Musky America Magazine

Case Study: Lake Rebecca in western Hennepin County provides an example of how the unseasonably warm March threw a wrench into things. Rebacca is a brood stock lake that serves as the source of eggs for muskies to be hatched and stocked statewide. (The fish are originally from Leech Lake, and muskies directly from Leech are stocked into Rebecca every four years.) Muskies usually begin spawning when shallow waters reach 54 degrees, so the DNR closely watches the temperature and sets nets when the temp hits 53. Since 1988, the earliest that ever had happened was April 12. This year, it happened Tuesday, April 3. Not wanting to miss their opportunity, BJ Bauer, a fisheries specialist for the DNR's west metro area, set out nets the next day, even though the length of daylight was nowhere near what it typically would be for spawning. The nets caught plenty of males, including a 45-inch stallion that has proved to be geyser of semen.
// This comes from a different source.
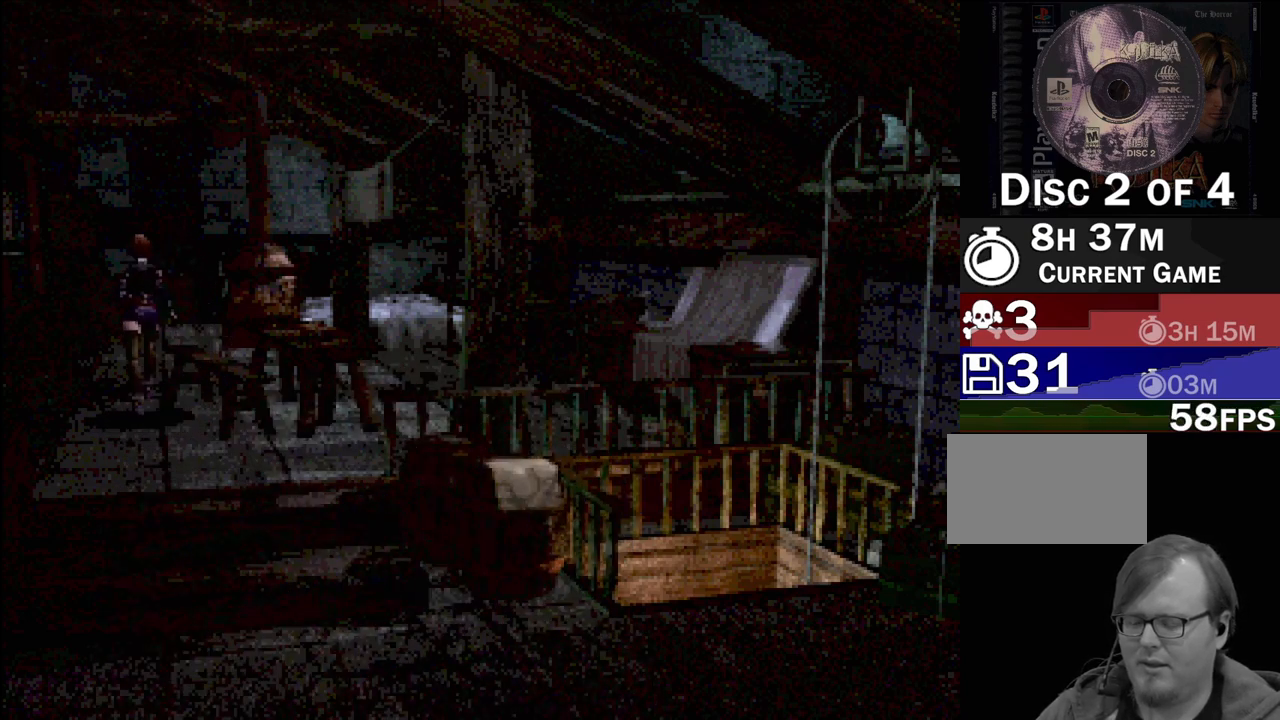
{"buttons": ["CIRCLE", "DPAD_UP"], "events": []}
But as of Tuesday, April 10, only six females had been netted, and only three of them have yielded eggs, Bauer said. "We've still got a long way to go," Bauer said Tuesday. The DNR's goal is to reap at least 800,000 eggs; they're at about 100,000. Strangely, some of the females appeared to have released their eggs - a phenomenon egg collectors also are seeing in northern pike and walleye throughout the state.